大郎看著這個哭得好難看的老人,再看看娘和外祖。
福兒依舊沉浸在震驚之中,相反老爺子十分淡定。
“行了,此事與你無關,本就是我王家內部的事,兄弟鬩牆,哪能與你這個外人有關。”老爺子歎了口氣道。
“少將軍……”
“你也彆哭了,還有小輩在此,你彆嚇到了我曾外孫。”
聽到外孫兩個字,大郎當即看向外曾祖父,忙要從娘腿上下來,要上外曾祖父身邊。
老爺子摸著大郎的小腦袋,道:“其實你們的選擇本就沒錯,是祖父太過執著,而我受到他的影響,也執著要光複鐵騎。你們這些人不欠那個朝廷什麼,也不欠我們王家什麼,認真來說,是王家欠了你們的。”

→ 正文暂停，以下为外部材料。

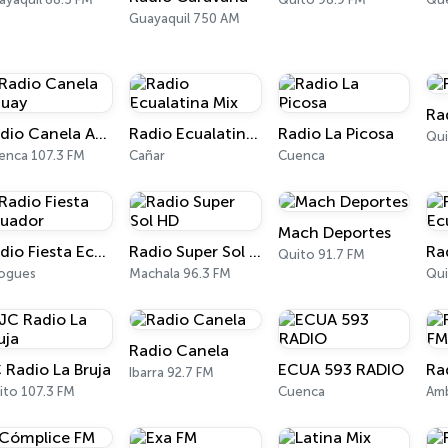
Guayaquil 750 AM
Ra
Radio Canela Azuay
Radio Ecualatina Mix
Radio La Picosa
Qui
enca 107.3 FM
Cañar
Cuenca
Mach Deportes
Radio Fiesta Ecuador
Radio Super Sol HD
Quito 91.7 FM
ogues
Machala 96.3 FM
Qui
Radio Canela
 Radio La Bruja
ECUA 593 RADIO
Ra
Ibarra 92.7 FM
ito 107.3 FM
Cuenca
Amb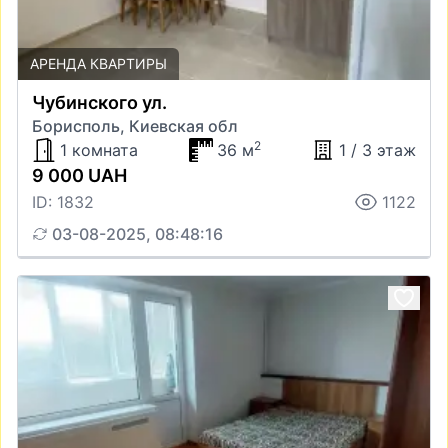
АРЕНДА КВАРТИРЫ
Чубинского ул.
Борисполь, Киевская обл
2
1 комната
36 м
1 / 3 этаж
9 000 UAH
ID: 1832
1122
03-08-2025, 08:48:16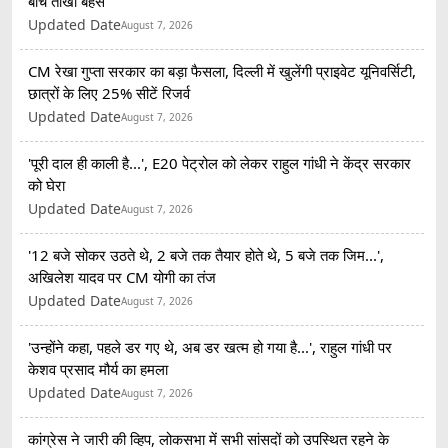
बीच तीखी बहस
Updated Date
August 7, 2026
CM रेखा गुप्ता सरकार का बड़ा फैसला, दिल्ली में खुलेंगी प्राइवेट यूनिवर्सिटी,
छात्रों के लिए 25% सीटें रिजर्व
Updated Date
August 7, 2026
'पूरी दाल ही काली है...', E20 पेट्रोल को लेकर राहुल गांधी ने केंद्र सरकार
को घेरा
Updated Date
August 7, 2026
'12 बजे सोकर उठते थे, 2 बजे तक तैयार होते थे, 5 बजे तक जिम...',
अखिलेश यादव पर CM योगी का तंज
Updated Date
August 7, 2026
'उन्होंने कहा, पहले डर गए थे, अब डर खत्म हो गया है...', राहुल गांधी पर
केशव प्रसाद मौर्य का हमला
Updated Date
August 7, 2026
कांग्रेस ने जारी की व्हिप, लोकसभा में सभी सांसदों को उपस्थित रहने के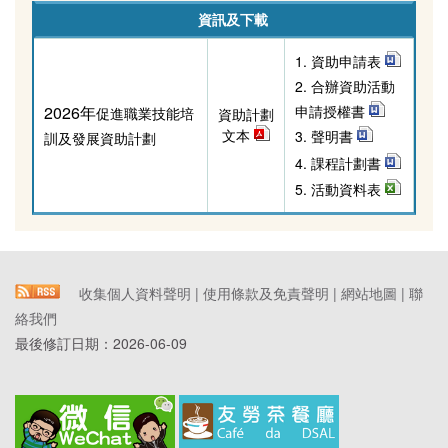
資訊及下載
1. 資助申請表
2
. 合辦資助活動
2026年
申請授權書
促進職業技能培
資助計劃
文本
3. 聲明書
訓及發展資助計劃
4. 課程計劃書
5. 活動資料表
收集個人資料聲明
|
使用條款及免責聲明
|
網站地圖
|
聯
絡我們
最後修訂日期：
2026-06-09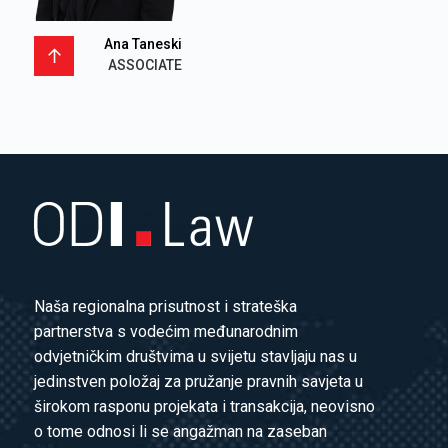
Ana Taneski
ASSOCIATE
Naša regionalna prisutnost i strateška
partnerstva s vodećim međunarodnim
odvjetničkim društvima u svijetu stavljaju nas u
jedinstven položaj za pružanje pravnih savjeta u
širokom rasponu projekata i transakcija, neovisno
o tome odnosi li se angažman na zaseban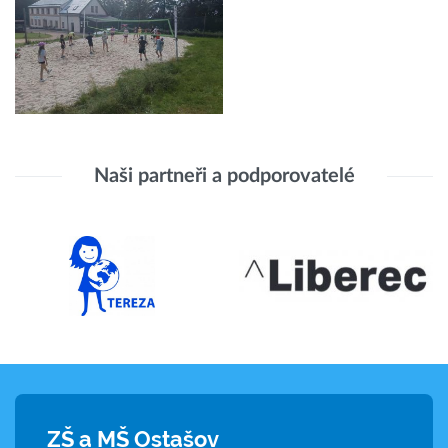
Naši partneři a podporovatelé
ZŠ a MŠ Ostašov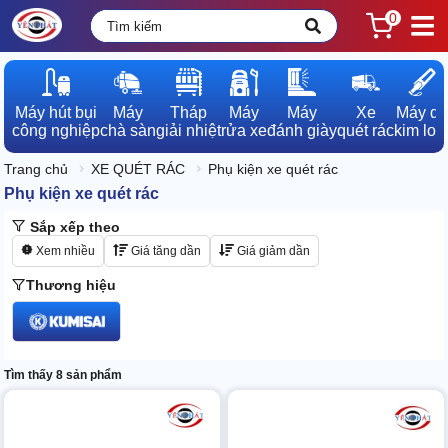
0
Máy hút bụi

Máy

Tháp

Máy

Máy

Xe

Máy dò

công nghiệp
chà sàn
giải nhiệt
rửa xe
đánh giày
quét rác
kim loạ
Trang chủ
XE QUÉT RÁC
Phụ kiện xe quét rác
Phụ kiện xe quét rác
Sắp xếp theo
Xem nhiều
Giá tăng dần
Giá giảm dần
Thương hiệu
Tìm thấy 8 sản phẩm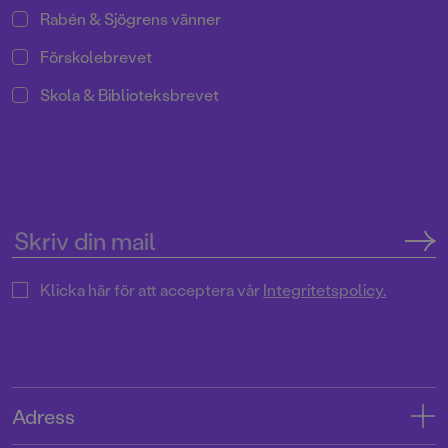
Rabén & Sjögrens vänner
Förskolebrevet
Skola & Biblioteksbrevet
Klicka här för att acceptera vår
Integritetspolicy.
Adress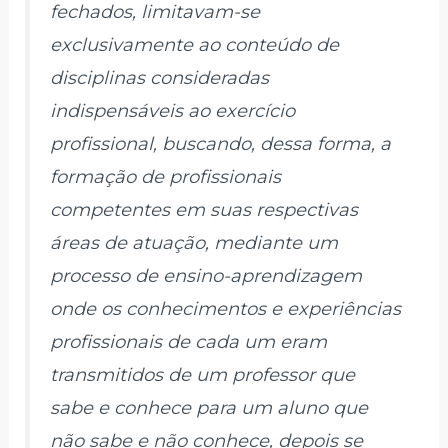
fechados, limitavam-se
exclusivamente ao conteúdo de
disciplinas consideradas
indispensáveis ao exercício
profissional, buscando, dessa forma, a
formação de profissionais
competentes em suas respectivas
áreas de atuação, mediante um
processo de ensino-aprendizagem
onde os conhecimentos e experiências
profissionais de cada um eram
transmitidos de um professor que
sabe e conhece para um aluno que
não sabe e não conhece, depois se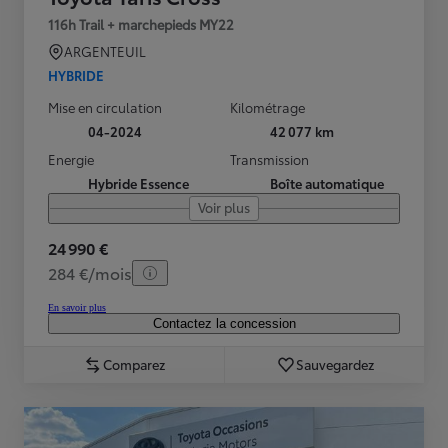
116h Trail + marchepieds MY22
ARGENTEUIL
HYBRIDE
Mise en circulation
Kilométrage
04-2024
42 077 km
Energie
Transmission
Hybride Essence
Boîte automatique
Voir plus
24 990 €
284 €/mois
En savoir plus
Contactez la concession
Comparez
Sauvegardez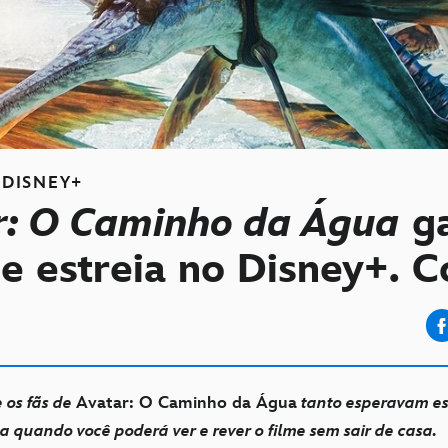
DISNEY+
r: O Caminho da Água
g
e estreia no Disney+. Co
 os fãs de
Avatar: O Caminho da Água
tanto esperavam es
 quando você poderá ver e rever o filme sem sair de casa.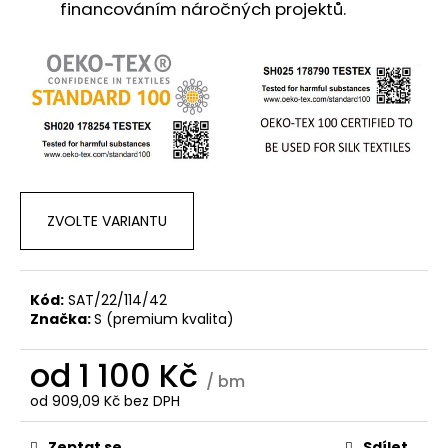
financováním náročných projektů.
ZVOLTE VARIANTU
Kód:
SAT/22/114/42
Značka:
S (premium kvalita)
od
1 100 Kč
/ bm
od
909,09 Kč
bez DPH
Měrná
cena:
Zeptat se
Sdílet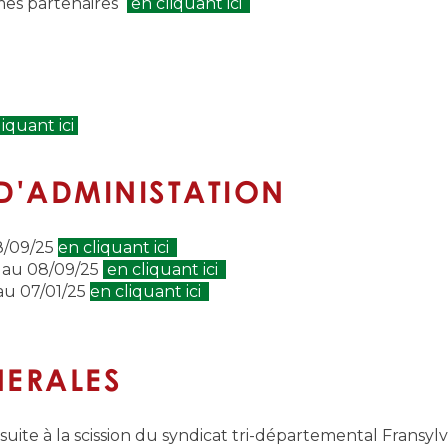
mes partenaires
en cliquant ici
iquant ici
D'ADMINISTATION
8/09/25
en cliquant ici
5 au 08/09/25
en cliquant ici
au 07/01/25
en cliquant ici
NERALES
suite à la scission du syndicat tri-départemental Fransylv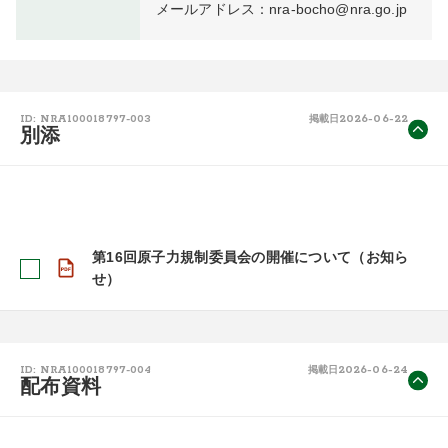
メールアドレス：nra-bocho@nra.go.jp
2026-06-22
ID: NRA100018797-003
掲載日
別添
第16回原子力規制委員会の開催について（お知ら
せ）
2026-06-24
ID: NRA100018797-004
掲載日
配布資料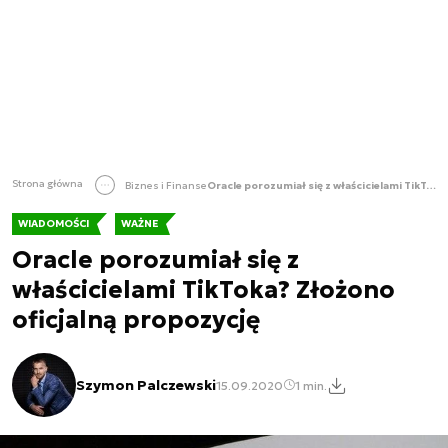
Strona główna
Biznes i Finanse
Oracle porozumiał się z właścicielami TikToka? Złożono oficjalną propozycję
WIADOMOŚCI
WAŻNE
Oracle porozumiał się z
właścicielami TikToka? Złożono
oficjalną propozycję
Szymon Palczewski
15.09.2020
1 min.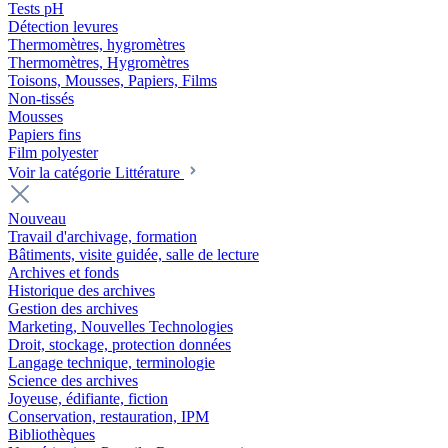
Tests pH
Détection levures
Thermomètres, hygromètres
Thermomètres, Hygromètres
Toisons, Mousses, Papiers, Films
Non-tissés
Mousses
Papiers fins
Film polyester
Voir la catégorie Littérature
Nouveau
Travail d'archivage, formation
Bâtiments, visite guidée, salle de lecture
Archives et fonds
Historique des archives
Gestion des archives
Marketing, Nouvelles Technologies
Droit, stockage, protection données
Langage technique, terminologie
Science des archives
Joyeuse, édifiante, fiction
Conservation, restauration, IPM
Bibliothèques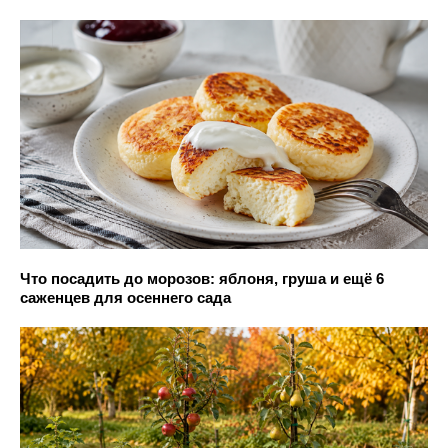
Что посадить до морозов: яблоня, груша и ещё 6
саженцев для осеннего сада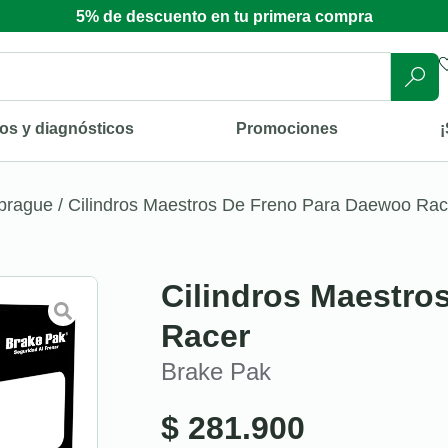
5% de descuento en tu primera compra
os y diagnósticos
Promociones
¡
mbrague
/ Cilindros Maestros De Freno Para Daewoo Rac
Cilindros Maestro
Racer
Brake Pak
$
281.900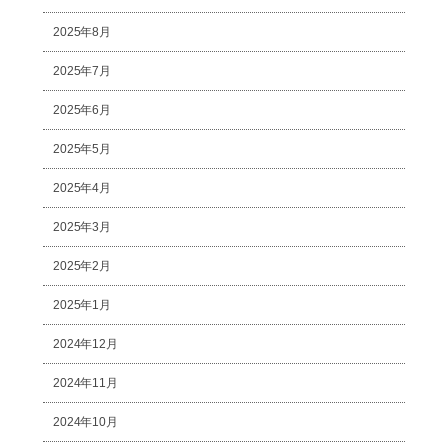
2025年8月
2025年7月
2025年6月
2025年5月
2025年4月
2025年3月
2025年2月
2025年1月
2024年12月
2024年11月
2024年10月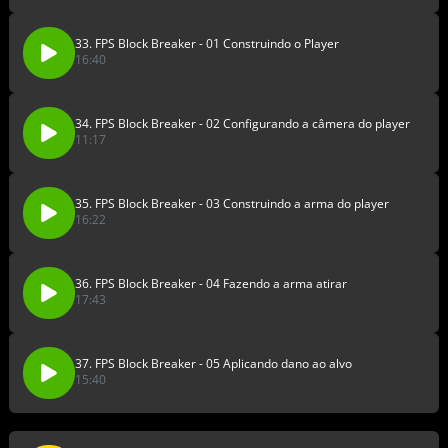
33. FPS Block Breaker - 01 Construindo o Player
16:40
34. FPS Block Breaker - 02 Configurando a câmera do player
11:17
35. FPS Block Breaker - 03 Construindo a arma do player
16:22
36. FPS Block Breaker - 04 Fazendo a arma atirar
17:43
37. FPS Block Breaker - 05 Aplicando dano ao alvo
15:40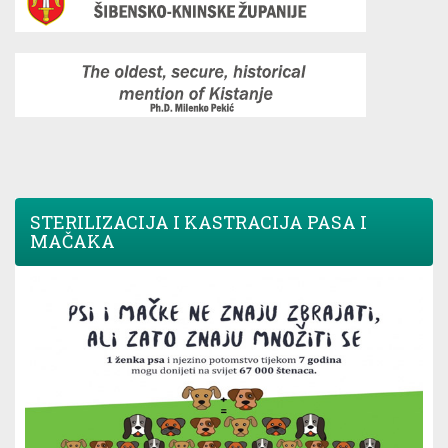
STERILIZACIJA I KASTRACIJA PASA I
MAČAKA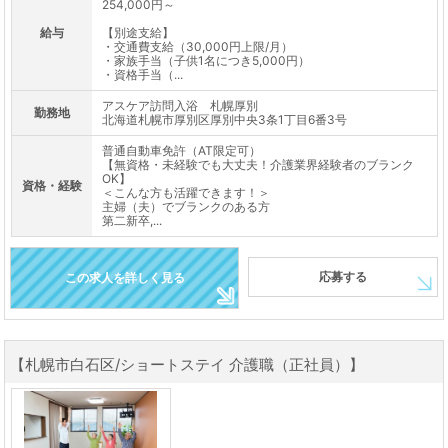
254,000円～
給与
【別途支給】
・交通費支給（30,000円上限/月）
・家族手当（子供1名につき5,000円）
・資格手当（...
アスケア訪問入浴 札幌厚別
勤務地
北海道札幌市厚別区厚別中央3条1丁目6番3号
普通自動車免許（AT限定可）
【無資格・未経験でも大丈夫！介護業界経験者のブランク
OK】
資格・経験
＜こんな方も活躍できます！＞
主婦（夫）でブランクのある方
第二新卒,...
応募する
この求人を詳しく見る
【札幌市白石区/ショートステイ 介護職（正社員）】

他因受祖父疼愛,從小耳濡目染,光複鐵騎榮光,驅除韃虜,成了他畢生所願。他儘一切能力想要達成所願,卻漏算了人心。
人心向背的所在,從來不會有什麼好下場。
前麵那個朝廷是,他也是。
所以沒有人支持他,反而因他的地位而忌憚他憎恨他。
“……我曾在傷好之後,四處去看過,我看到了百姓如釋重負的笑容,看到他們勤懇辛勞地在重建家園,看到一切都在向好的發展。對於普通百姓來說,誰當皇帝其實都不重要,重要的是不是能過上好日子。”
所以他遲疑了,他在想自己執著的東西,到底意義在哪兒。
後來,他想,那他就多看看,如果燕人的皇帝不仁,他勢必要揭竿而起,誰知一看就看了這麼多年。